● **Document text**:
The Legend of Korra Midseason Reflections

Hard to believe the first season of Legend of Korra is already halfway done, but with six episodes down and a mere six to go until the all-too-brief twelve installment first storyline concludes, well, that’s precisely the case.

I gushed over the pilot, and 110 more minutes of content later I’m happy to report that the new series looks to be, for the most part, a triumph.

The second episode introduced us to Mako and Bolin, both of whom are…well that’s the weird thing. I don’t really love either of them. Not yet. Mako is more aloof than filled with any sort of compelling inner turmoil, and Bolin is a goofball who lacks Sokka’s wit and nuance. Yet I don’t actually have any problems with either of them, and I’m perfectly fine that they’re the people Korra has spent most of her time with.

The world of probending has proved deeply compelling; there’s no question that the creators thought out the sport to the last detail, and as a result it’s both thrilling to watch and effortless to follow what’s going on thanks to the announcer, who I never get tired of listening to. He makes the recaps at the beginning of each episode a joy.

● **Your instructions**:
Answer these questions using the Korra midseason reflections.
(a) How many installments does the first storyline run in total?
(b) Which two characters did the second episode introduce?
(c) Who makes the recaps at the beginning of each episode a joy?

● **Given data**:
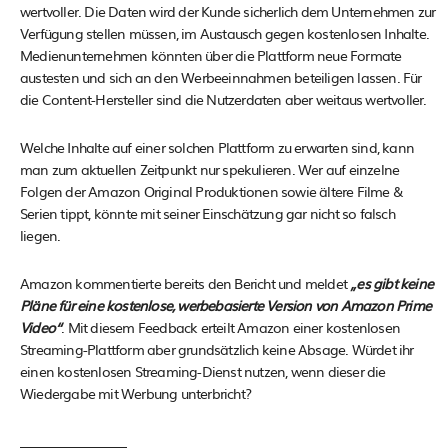
wertvoller. Die Daten wird der Kunde sicherlich dem Unternehmen zur
Verfügung stellen müssen, im Austausch gegen kostenlosen Inhalte.
Medienunternehmen könnten über die Plattform neue Formate
austesten und sich an den Werbeeinnahmen beteiligen lassen. Für
die Content-Hersteller sind die Nutzerdaten aber weitaus wertvoller.
Welche Inhalte auf einer solchen Plattform zu erwarten sind, kann
man zum aktuellen Zeitpunkt nur spekulieren. Wer auf einzelne
Folgen der Amazon Original Produktionen sowie ältere Filme &
Serien tippt, könnte mit seiner Einschätzung gar nicht so falsch
liegen.
Amazon kommentierte bereits den Bericht und meldet
„es gibt keine
Pläne für eine kostenlose, werbebasierte Version von Amazon Prime
Video“
. Mit diesem Feedback erteilt Amazon einer kostenlosen
Streaming-Plattform aber grundsätzlich keine Absage. Würdet ihr
einen kostenlosen Streaming-Dienst nutzen, wenn dieser die
Wiedergabe mit Werbung unterbricht?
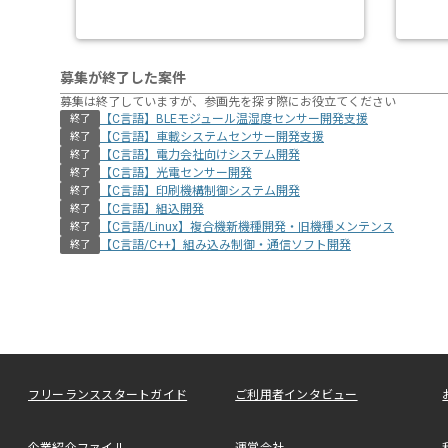
募集が終了した案件
募集は終了していますが、参画先を探す際にお役立てください
【C言語】BLEモジュール温湿度センサー開発支援
終了
【C言語】車載システムセンサー開発支援
終了
【C言語】電力会社向けシステム開発
終了
【C言語】光電センサー開発
終了
【C言語】印刷機構制御システム開発
終了
【C言語】組込開発
終了
【C言語/Linux】複合機新機種開発・旧機種メンテンス
終了
【C言語/C++】組み込み制御・通信ソフト開発
終了
フリーランススタートガイド
ご利用者インタビュー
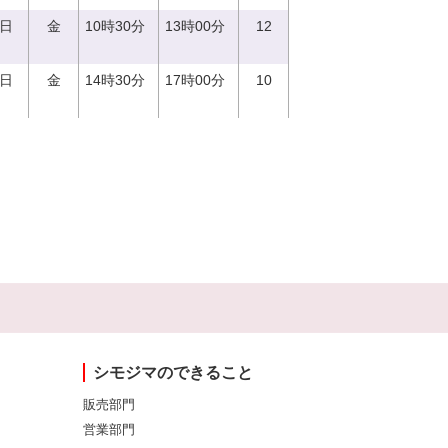
1日
金
10時30分
13時00分
12
1日
金
14時30分
17時00分
10
シモジマのできること
販売部門
営業部門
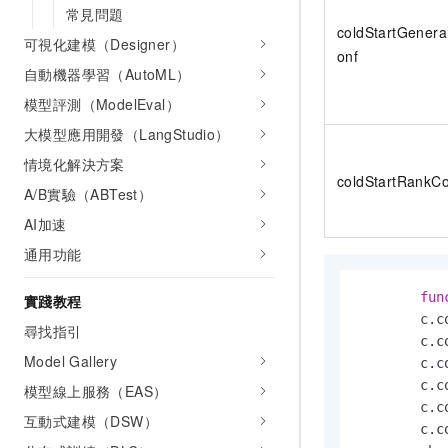
常見問題
coldStartGener
可視化建模（Designer）
onf
自動機器學習（AutoML）
模型評測（ModelEval）
大模型應用開發（LangStudio）
情境化解決方案
coldStartRankC
A/B實驗（ABTest）
AI加速
通用功能
fun
實踐教程
        c.c
尋找指引
        c.c
Model Gallery
        c.c
        c.c
模型線上服務（EAS）
        c.c
互動式建模（DSW）
        c.c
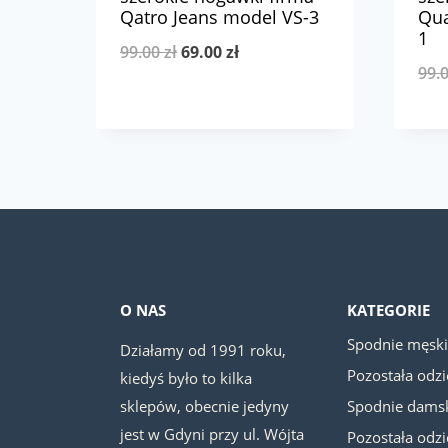
Qatro Jeans model VS-3
Qua
1
Pierwotna
Aktualna
99.00
zł
69.00
zł
99.
cena
cena
wynosiła:
wynosi:
99.00 zł.
69.00 zł.
O NAS
KATEGORIE
Spodnie męsk
Działamy od 1991 roku,
Pozostała odz
kiedyś było to kilka
sklepów, obecnie jedyny
Spodnie dams
jest w Gdyni przy ul. Wójta
Pozostała odz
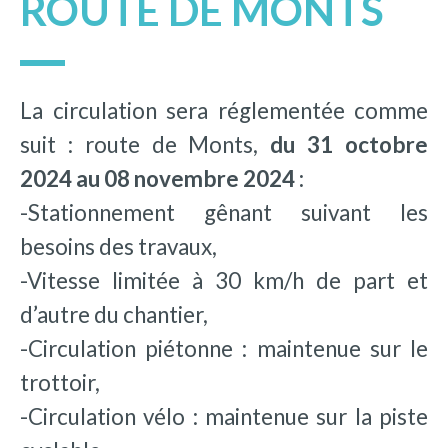
ROUTE DE MONTS
La circulation sera réglementée comme
suit : route de Monts,
du 31 octobre
2024 au 08 novembre 2024 :
-Stationnement gênant suivant les
besoins des travaux,
-Vitesse limitée à 30 km/h de part et
d’autre du chantier,
-Circulation piétonne : maintenue sur le
trottoir,
-Circulation vélo : maintenue sur la piste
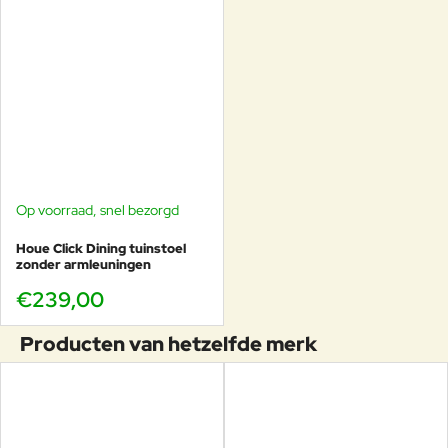
Op voorraad, snel bezorgd
Houe Click Dining tuinstoel
zonder armleuningen
€239,00
Producten van hetzelfde merk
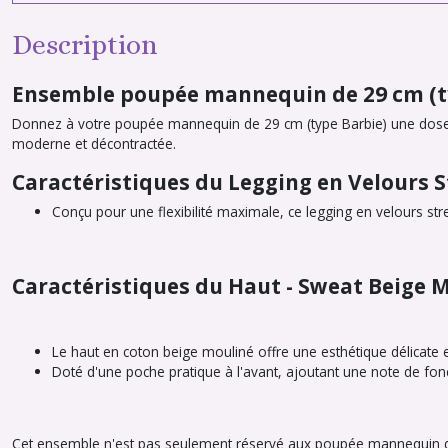
Description
Ensemble poupée mannequin de 29 cm (typ
Donnez à votre poupée mannequin de 29 cm (type Barbie) une dose 
moderne et décontractée.
Caractéristiques du Legging en Velours S
Conçu pour une flexibilité maximale, ce legging en velours st
Caractéristiques du Haut - Sweat Beige 
Le haut en coton beige mouliné offre une esthétique délicate 
Doté d'une poche pratique à l'avant, ajoutant une note de fonct
Cet ensemble n'est pas seulement réservé aux poupée mannequin de 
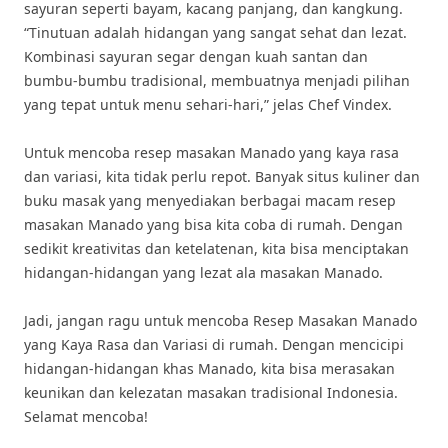
sayuran seperti bayam, kacang panjang, dan kangkung.
“Tinutuan adalah hidangan yang sangat sehat dan lezat.
Kombinasi sayuran segar dengan kuah santan dan
bumbu-bumbu tradisional, membuatnya menjadi pilihan
yang tepat untuk menu sehari-hari,” jelas Chef Vindex.
Untuk mencoba resep masakan Manado yang kaya rasa
dan variasi, kita tidak perlu repot. Banyak situs kuliner dan
buku masak yang menyediakan berbagai macam resep
masakan Manado yang bisa kita coba di rumah. Dengan
sedikit kreativitas dan ketelatenan, kita bisa menciptakan
hidangan-hidangan yang lezat ala masakan Manado.
Jadi, jangan ragu untuk mencoba Resep Masakan Manado
yang Kaya Rasa dan Variasi di rumah. Dengan mencicipi
hidangan-hidangan khas Manado, kita bisa merasakan
keunikan dan kelezatan masakan tradisional Indonesia.
Selamat mencoba!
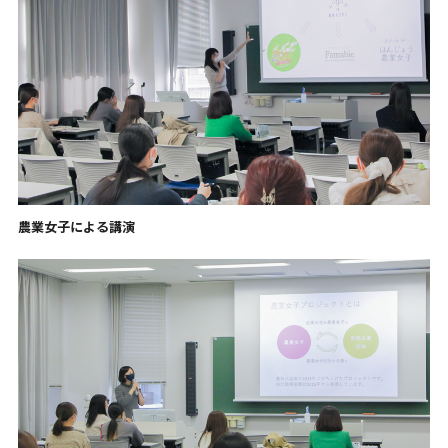
農業女子による講演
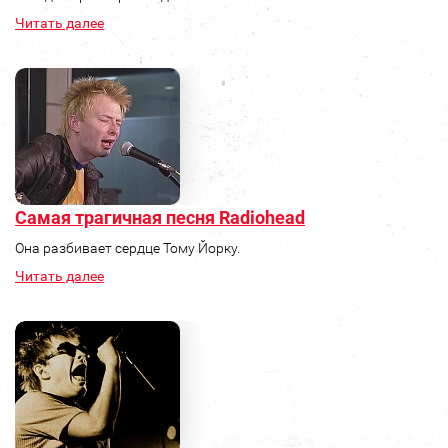
Читать далее
Самая трагичная песня Radiohead
Она разбивает сердце Тому Йорку.
Читать далее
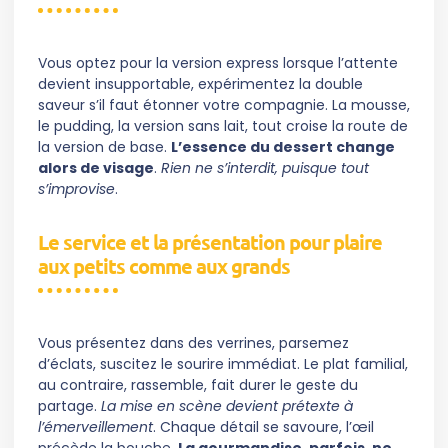
Vous optez pour la version express lorsque l’attente
devient insupportable, expérimentez la double
saveur s’il faut étonner votre compagnie. La mousse,
le pudding, la version sans lait, tout croise la route de
la version de base.
L’essence du dessert change
alors de visage
.
Rien ne s’interdit, puisque tout
s’improvise
.
Le service et la présentation pour plaire
aux petits comme aux grands
Vous présentez dans des verrines, parsemez
d’éclats, suscitez le sourire immédiat. Le plat familial,
au contraire, rassemble, fait durer le geste du
partage.
La mise en scène devient prétexte à
l’émerveillement
. Chaque détail se savoure, l’œil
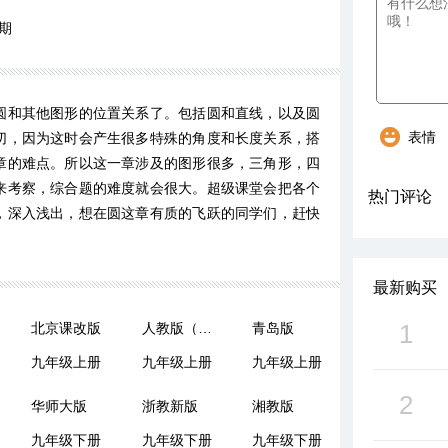
期
圆和其他图形的位置关系了。包括圆和直线，以及圆
表情
切，因为这时会产生很多特殊的角度和长度关系，搭
章的难点。所以这一章涉及的图形很多，三角形，四
来考察，综合题的难度就会很大。超级课堂会把各个
热门评论
，深入浅出，想在圆这章有质的飞跃的同学们，赶快
最新购买
1
北京课改版
人教版（五四制）
青岛版
九年级上册
九年级上册
九年级上册
2
华师大版
浙教新版
湘教版
九年级下册
九年级下册
九年级下册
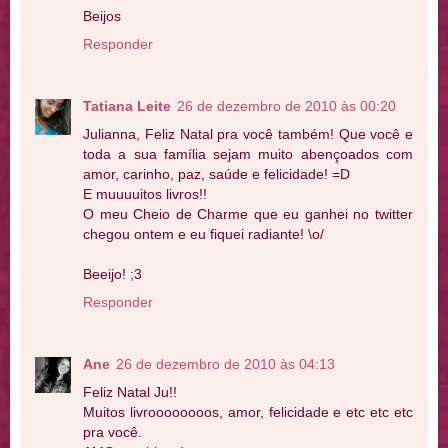
Beijos
Responder
Tatiana Leite
26 de dezembro de 2010 às 00:20
Julianna, Feliz Natal pra você também! Que você e
toda a sua família sejam muito abençoados com
amor, carinho, paz, saúde e felicidade! =D
E muuuuitos livros!!
O meu Cheio de Charme que eu ganhei no twitter
chegou ontem e eu fiquei radiante! \o/
Beeijo! ;3
Responder
Ane
26 de dezembro de 2010 às 04:13
Feliz Natal Ju!!
Muitos livroooooooos, amor, felicidade e etc etc etc
pra você.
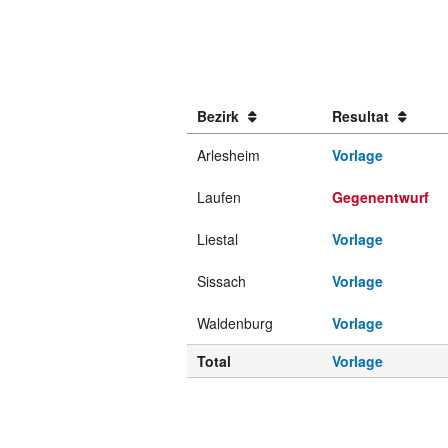
Bezirk
Resultat
Arlesheim
Vorlage
Laufen
Gegenentwurf
Liestal
Vorlage
Sissach
Vorlage
Waldenburg
Vorlage
Total
Vorlage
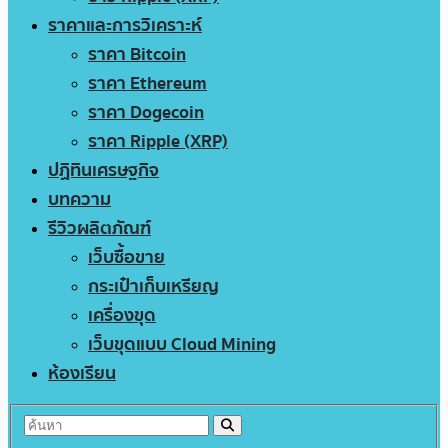
ราคาและการวิเคราะห์
ราคา Bitcoin
ราคา Ethereum
ราคา Dogecoin
ราคา Ripple (XRP)
ปฏิทินเศรษฐกิจ
บทความ
รีวิวผลิตภัณฑ์
เว็บซื้อขาย
กระเป๋าเก็บเหรียญ
เครื่องขุด
เว็บขุดแบบ Cloud Mining
ห้องเรียน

● **Answer space**:
(a) Twelve.
(b) Mako and Bolin.
(c) The probending announcer.